* Raw data

=====

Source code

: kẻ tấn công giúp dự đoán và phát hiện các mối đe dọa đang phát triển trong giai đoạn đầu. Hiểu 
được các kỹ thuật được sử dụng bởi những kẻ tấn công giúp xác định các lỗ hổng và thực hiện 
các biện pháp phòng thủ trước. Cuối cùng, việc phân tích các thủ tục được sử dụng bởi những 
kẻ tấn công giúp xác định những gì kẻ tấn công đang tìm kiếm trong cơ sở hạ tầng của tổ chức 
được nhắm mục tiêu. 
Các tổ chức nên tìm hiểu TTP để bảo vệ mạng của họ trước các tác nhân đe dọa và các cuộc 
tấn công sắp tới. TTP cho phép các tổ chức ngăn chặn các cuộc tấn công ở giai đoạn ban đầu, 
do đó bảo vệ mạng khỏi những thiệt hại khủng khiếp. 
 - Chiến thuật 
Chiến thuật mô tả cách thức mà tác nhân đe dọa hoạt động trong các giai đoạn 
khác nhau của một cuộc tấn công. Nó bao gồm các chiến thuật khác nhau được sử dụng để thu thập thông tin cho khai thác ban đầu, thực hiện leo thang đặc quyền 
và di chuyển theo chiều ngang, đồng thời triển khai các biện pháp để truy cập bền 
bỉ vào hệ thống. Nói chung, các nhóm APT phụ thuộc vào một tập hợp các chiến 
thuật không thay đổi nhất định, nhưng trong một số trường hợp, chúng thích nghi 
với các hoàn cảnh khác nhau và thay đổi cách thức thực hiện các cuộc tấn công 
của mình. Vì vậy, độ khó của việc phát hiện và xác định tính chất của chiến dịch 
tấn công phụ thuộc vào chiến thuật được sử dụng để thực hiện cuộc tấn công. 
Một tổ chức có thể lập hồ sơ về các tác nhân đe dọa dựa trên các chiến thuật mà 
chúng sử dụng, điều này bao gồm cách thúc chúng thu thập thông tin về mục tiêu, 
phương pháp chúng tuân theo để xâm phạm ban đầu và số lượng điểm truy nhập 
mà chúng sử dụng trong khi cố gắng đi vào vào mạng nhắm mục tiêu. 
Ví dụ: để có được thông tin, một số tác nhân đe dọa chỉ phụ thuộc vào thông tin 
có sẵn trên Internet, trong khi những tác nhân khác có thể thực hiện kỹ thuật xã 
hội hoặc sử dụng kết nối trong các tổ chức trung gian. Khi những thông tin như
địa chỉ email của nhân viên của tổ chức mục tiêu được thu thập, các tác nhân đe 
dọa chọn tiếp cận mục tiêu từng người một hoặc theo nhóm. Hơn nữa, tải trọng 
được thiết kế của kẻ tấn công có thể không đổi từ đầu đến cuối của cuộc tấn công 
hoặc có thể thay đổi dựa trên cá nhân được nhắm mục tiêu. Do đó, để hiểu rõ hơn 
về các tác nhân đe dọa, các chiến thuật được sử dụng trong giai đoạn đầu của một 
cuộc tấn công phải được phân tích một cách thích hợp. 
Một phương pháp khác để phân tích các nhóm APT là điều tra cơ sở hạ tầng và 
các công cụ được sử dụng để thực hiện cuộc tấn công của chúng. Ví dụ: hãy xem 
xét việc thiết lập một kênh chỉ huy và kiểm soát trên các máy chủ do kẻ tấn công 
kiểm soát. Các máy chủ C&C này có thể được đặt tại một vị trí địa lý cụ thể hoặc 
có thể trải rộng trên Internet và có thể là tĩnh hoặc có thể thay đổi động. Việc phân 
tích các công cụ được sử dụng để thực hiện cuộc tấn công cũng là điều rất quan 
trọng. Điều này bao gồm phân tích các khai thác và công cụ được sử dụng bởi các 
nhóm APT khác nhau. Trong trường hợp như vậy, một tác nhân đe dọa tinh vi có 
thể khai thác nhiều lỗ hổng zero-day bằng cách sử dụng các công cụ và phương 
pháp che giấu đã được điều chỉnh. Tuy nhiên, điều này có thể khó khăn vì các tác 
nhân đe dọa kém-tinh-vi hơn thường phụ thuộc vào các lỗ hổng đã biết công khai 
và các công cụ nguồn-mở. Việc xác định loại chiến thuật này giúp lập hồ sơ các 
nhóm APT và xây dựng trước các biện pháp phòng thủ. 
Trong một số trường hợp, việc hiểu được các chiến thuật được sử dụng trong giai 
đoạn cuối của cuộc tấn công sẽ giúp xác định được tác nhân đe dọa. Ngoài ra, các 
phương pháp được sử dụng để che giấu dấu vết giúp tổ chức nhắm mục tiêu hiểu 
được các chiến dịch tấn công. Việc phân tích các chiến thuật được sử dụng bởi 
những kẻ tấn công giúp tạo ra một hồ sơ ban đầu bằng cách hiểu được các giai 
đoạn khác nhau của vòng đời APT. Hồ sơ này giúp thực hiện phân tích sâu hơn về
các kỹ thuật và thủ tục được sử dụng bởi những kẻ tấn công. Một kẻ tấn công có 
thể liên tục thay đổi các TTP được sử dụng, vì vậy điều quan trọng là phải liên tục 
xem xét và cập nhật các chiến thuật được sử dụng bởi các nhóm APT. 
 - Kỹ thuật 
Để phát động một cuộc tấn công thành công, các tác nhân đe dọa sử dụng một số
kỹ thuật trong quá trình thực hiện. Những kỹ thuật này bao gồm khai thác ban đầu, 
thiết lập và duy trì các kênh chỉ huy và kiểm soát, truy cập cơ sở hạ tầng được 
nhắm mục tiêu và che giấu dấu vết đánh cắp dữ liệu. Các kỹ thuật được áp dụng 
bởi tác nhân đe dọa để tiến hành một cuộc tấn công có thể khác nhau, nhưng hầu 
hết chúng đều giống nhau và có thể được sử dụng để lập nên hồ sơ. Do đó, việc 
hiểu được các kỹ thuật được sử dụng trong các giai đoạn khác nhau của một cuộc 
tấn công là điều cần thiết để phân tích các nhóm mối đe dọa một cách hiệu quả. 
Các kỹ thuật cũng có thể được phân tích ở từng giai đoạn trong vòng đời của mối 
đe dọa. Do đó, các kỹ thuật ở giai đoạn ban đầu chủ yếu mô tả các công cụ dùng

=====

* Problem to work on
Could you copy out, word for word, the lines in the records that start with the line containing "đoạn đầu. Hiểu" and end with the line containing "các biện pháp phòng thủ trước.", including both of those lines and nothing else?

* Answer space
: kẻ tấn công giúp dự đoán và phát hiện các mối đe dọa đang phát triển trong giai đoạn đầu. Hiểu 
được các kỹ thuật được sử dụng bởi những kẻ tấn công giúp xác định các lỗ hổng và thực hiện 
các biện pháp phòng thủ trước. Cuối cùng, việc phân tích các thủ tục được sử dụng bởi những 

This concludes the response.